While most of the larger publishers provided an acceptable method of authentication, the PDF files they produce are obviously not optimised for ease of use by the reader. It's almost impossible to build a tool to automatically fetch PDFs for papers (to attach to a bibliographic library in Endnote or BibDesk, say), because there are no machine-readable links to the PDF files. <link rel="alternate" type="application/pdf" href="http://path/to/the/pdf"/> would be ideal for this use. Once the PDFs are downloaded, having a folder full of files named "science", "science(2)", "science(3)", etc, is no use at all (especially as they have no file extensions). Most publishers use page numbers as filenames, but even that's not very helpful: something like "first author-year-journal name-volume-page number.pdf" would be much better. Having got the PDFs into some kind of order, there's then no metadata attached to any of them (apart from those published by Wiley, commendably, but even those still only have the title).
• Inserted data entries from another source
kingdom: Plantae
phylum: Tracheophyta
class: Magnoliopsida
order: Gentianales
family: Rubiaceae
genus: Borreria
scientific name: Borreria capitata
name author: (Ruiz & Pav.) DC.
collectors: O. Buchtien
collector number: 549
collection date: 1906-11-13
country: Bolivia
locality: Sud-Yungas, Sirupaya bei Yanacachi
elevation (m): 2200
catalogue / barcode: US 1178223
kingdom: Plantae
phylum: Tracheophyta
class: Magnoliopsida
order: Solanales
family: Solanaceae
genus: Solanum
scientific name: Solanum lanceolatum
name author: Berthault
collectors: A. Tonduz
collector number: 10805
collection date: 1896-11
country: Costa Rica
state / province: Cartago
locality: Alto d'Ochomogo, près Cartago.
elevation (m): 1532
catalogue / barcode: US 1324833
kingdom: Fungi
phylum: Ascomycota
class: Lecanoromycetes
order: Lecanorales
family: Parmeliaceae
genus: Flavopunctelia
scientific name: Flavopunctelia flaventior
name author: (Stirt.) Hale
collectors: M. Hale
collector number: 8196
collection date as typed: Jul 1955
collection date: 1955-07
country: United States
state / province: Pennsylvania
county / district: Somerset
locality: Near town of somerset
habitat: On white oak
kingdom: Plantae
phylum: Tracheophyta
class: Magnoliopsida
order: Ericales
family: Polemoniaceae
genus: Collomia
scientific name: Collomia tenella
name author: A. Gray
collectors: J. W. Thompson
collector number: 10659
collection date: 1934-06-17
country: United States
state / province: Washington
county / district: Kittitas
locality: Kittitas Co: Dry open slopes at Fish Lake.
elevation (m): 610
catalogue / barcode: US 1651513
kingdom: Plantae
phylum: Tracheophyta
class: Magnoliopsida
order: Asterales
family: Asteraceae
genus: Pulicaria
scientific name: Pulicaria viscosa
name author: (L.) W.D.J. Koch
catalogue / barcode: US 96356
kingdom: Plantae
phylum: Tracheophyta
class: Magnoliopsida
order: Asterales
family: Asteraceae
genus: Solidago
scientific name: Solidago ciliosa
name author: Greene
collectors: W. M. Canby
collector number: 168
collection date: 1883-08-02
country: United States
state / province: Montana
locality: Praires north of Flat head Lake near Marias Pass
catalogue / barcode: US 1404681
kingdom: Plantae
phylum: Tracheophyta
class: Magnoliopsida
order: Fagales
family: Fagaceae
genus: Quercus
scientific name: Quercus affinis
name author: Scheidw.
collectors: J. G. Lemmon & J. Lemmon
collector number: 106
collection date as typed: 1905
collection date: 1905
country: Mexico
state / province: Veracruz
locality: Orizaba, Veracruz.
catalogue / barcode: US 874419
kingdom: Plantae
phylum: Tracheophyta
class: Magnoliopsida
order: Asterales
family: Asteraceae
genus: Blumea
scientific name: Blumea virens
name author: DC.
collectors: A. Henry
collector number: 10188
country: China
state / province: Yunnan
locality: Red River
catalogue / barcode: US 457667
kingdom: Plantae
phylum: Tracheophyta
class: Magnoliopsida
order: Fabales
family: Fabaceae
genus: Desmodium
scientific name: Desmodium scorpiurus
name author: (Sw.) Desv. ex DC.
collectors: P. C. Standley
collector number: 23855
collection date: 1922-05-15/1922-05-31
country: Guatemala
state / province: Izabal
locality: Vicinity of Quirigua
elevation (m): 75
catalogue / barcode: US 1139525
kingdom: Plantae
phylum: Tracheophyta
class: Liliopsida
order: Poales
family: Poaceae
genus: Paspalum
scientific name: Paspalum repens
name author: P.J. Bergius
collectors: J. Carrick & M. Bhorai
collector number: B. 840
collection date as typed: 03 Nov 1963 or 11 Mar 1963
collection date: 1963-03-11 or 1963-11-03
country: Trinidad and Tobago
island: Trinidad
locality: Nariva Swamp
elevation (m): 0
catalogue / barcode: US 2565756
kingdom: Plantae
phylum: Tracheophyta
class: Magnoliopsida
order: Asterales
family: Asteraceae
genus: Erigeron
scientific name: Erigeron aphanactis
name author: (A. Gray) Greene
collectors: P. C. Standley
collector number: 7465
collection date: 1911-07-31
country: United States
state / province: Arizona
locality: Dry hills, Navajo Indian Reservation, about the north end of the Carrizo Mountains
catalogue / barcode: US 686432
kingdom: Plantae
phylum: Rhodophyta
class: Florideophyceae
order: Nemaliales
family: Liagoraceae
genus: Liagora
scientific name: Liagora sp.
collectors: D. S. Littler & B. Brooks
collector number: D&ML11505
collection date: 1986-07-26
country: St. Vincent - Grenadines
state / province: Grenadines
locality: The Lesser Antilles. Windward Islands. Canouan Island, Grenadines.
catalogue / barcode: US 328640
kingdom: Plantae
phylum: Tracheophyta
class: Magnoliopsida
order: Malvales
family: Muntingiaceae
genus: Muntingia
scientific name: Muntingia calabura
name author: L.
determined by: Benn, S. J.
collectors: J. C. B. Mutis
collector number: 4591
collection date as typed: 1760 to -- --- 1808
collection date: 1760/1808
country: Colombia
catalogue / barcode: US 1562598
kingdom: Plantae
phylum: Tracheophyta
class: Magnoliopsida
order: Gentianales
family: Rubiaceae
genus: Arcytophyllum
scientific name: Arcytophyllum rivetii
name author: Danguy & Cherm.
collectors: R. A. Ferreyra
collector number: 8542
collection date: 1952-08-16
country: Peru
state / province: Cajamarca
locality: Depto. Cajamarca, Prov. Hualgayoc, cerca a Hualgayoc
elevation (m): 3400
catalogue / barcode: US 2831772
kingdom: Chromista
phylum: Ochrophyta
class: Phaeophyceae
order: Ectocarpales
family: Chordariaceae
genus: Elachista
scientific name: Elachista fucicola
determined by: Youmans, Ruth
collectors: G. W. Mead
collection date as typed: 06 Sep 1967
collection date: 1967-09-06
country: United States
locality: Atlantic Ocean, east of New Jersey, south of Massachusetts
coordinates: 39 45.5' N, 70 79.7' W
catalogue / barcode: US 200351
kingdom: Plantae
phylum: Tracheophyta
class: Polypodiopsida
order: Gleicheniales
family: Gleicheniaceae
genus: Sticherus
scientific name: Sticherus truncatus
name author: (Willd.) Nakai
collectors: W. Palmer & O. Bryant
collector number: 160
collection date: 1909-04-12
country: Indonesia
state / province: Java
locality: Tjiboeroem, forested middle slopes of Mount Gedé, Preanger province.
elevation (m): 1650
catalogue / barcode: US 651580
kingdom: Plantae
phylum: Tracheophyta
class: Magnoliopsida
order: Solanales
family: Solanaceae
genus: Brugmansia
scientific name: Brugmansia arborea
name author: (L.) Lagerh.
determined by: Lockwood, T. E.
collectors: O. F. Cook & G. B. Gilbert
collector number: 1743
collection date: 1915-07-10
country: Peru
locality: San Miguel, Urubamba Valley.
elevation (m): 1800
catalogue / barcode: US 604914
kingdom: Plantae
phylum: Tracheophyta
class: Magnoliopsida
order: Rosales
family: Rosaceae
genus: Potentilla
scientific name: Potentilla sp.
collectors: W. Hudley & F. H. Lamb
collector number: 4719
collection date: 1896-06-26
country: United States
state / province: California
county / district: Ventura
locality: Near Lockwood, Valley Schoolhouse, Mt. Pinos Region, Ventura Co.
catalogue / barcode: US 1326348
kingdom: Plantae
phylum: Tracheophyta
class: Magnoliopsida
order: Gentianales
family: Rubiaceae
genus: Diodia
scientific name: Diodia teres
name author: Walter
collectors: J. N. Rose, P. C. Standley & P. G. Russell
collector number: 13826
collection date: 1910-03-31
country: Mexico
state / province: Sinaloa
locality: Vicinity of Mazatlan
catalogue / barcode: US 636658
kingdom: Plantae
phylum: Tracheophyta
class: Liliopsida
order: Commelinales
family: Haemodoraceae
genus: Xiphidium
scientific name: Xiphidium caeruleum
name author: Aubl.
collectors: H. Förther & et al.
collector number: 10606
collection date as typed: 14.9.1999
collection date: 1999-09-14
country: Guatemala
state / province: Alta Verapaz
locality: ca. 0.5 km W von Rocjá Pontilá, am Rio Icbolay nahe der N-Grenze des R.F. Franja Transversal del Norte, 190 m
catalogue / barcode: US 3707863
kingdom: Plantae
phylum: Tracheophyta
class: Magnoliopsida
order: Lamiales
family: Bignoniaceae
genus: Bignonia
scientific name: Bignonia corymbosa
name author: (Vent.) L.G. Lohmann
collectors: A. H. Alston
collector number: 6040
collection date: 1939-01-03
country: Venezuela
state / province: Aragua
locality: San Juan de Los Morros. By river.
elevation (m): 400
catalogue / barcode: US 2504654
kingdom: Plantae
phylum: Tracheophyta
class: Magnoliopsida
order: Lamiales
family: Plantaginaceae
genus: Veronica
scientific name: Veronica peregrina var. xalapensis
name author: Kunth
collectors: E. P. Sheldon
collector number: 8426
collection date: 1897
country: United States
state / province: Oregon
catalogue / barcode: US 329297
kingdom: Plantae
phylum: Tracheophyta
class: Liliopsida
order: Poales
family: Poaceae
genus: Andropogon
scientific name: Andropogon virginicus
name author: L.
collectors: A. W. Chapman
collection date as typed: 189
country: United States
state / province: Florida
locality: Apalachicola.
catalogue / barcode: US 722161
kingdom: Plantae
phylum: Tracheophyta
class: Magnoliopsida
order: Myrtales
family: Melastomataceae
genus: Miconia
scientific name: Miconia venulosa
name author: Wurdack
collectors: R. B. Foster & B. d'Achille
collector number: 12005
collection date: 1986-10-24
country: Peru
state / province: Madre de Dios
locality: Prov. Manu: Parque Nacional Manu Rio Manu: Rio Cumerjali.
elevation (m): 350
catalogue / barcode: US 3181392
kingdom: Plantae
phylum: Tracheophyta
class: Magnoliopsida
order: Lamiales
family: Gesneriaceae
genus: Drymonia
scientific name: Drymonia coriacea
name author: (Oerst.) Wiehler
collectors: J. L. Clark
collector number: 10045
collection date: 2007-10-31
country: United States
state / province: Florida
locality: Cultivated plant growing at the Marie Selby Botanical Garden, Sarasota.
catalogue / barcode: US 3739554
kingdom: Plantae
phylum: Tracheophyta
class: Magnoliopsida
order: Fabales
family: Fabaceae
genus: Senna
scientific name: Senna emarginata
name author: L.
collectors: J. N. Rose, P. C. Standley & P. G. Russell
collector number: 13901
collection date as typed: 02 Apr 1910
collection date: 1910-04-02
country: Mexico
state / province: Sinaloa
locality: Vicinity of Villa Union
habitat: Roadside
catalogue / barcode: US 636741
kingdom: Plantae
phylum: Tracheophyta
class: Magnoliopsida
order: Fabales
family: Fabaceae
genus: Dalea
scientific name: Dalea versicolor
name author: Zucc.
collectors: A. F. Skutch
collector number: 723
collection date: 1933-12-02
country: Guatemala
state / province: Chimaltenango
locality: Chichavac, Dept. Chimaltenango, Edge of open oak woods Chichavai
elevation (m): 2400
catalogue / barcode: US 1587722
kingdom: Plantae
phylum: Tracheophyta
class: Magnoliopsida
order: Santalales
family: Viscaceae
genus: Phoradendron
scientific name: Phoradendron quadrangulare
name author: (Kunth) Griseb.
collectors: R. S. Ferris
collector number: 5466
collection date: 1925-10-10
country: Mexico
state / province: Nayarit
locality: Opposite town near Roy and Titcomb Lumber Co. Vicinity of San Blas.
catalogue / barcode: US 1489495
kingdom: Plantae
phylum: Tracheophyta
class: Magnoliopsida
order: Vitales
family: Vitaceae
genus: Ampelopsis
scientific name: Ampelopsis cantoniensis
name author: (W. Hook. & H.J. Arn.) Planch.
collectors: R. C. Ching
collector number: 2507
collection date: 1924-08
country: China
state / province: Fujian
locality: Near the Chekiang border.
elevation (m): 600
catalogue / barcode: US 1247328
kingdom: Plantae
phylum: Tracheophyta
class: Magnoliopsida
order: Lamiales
There's space in the Info Dictionary for Title, Author, Subject and Keywords, and that's without even beginning to use XMP. Finally there's the placement of the DOI, which should really be in the metadata but needs at least to be in the PDF text; Nature's bizarre copy protection; and the bookmark sections (Introduction, Methods, Results, Discussion, etc) which are rarely present but would also be useful, especially for searching in particular sections.

The implementation of all of these features could be automated with little change to the publishers' systems, but would be a major benefit to researchers struggling to deal with large amounts of literature.